** EXERCISE INSTRUCTIONS **
The pictures are to be dropped, and the records below are to be restated word for word.

** STUDY MATERIAL **
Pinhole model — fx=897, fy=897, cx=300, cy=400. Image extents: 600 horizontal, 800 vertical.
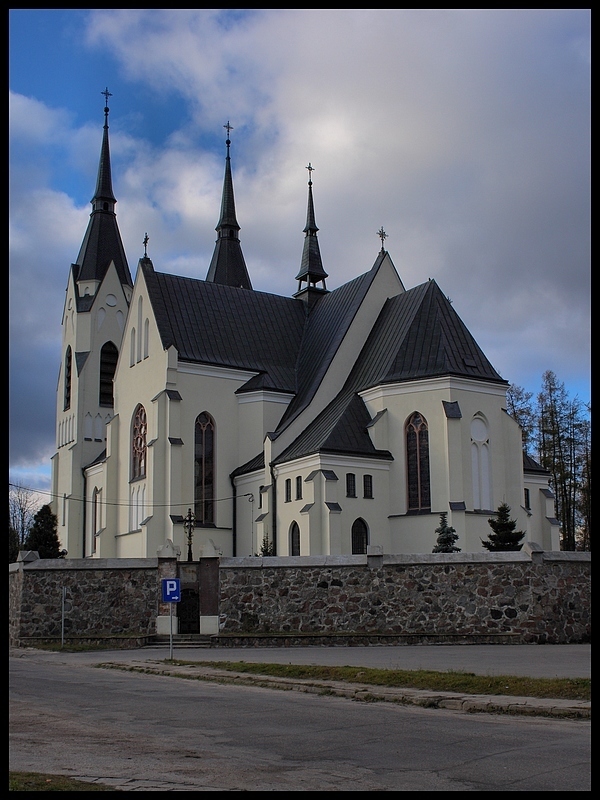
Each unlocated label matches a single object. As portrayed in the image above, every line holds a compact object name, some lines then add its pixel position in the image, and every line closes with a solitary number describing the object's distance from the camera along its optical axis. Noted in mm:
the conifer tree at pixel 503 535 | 33625
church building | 39312
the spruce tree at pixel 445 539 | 34531
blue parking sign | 22859
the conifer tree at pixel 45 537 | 52875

** ANSWER AREA **
Pinhole model — fx=897, fy=897, cx=300, cy=400. Image extents: 600 horizontal, 800 vertical.
Each unlocated label matches a single object. As portrayed in the image above, every line holds a compact object name, some lines then add its pixel position in the image, and every line closes with a solitary number describing the object's distance from the camera along its optical axis. Noted in mm:
the conifer tree at pixel 503 535 | 33625
church building | 39312
the spruce tree at pixel 445 539 | 34531
blue parking sign | 22859
the conifer tree at pixel 45 537 | 52875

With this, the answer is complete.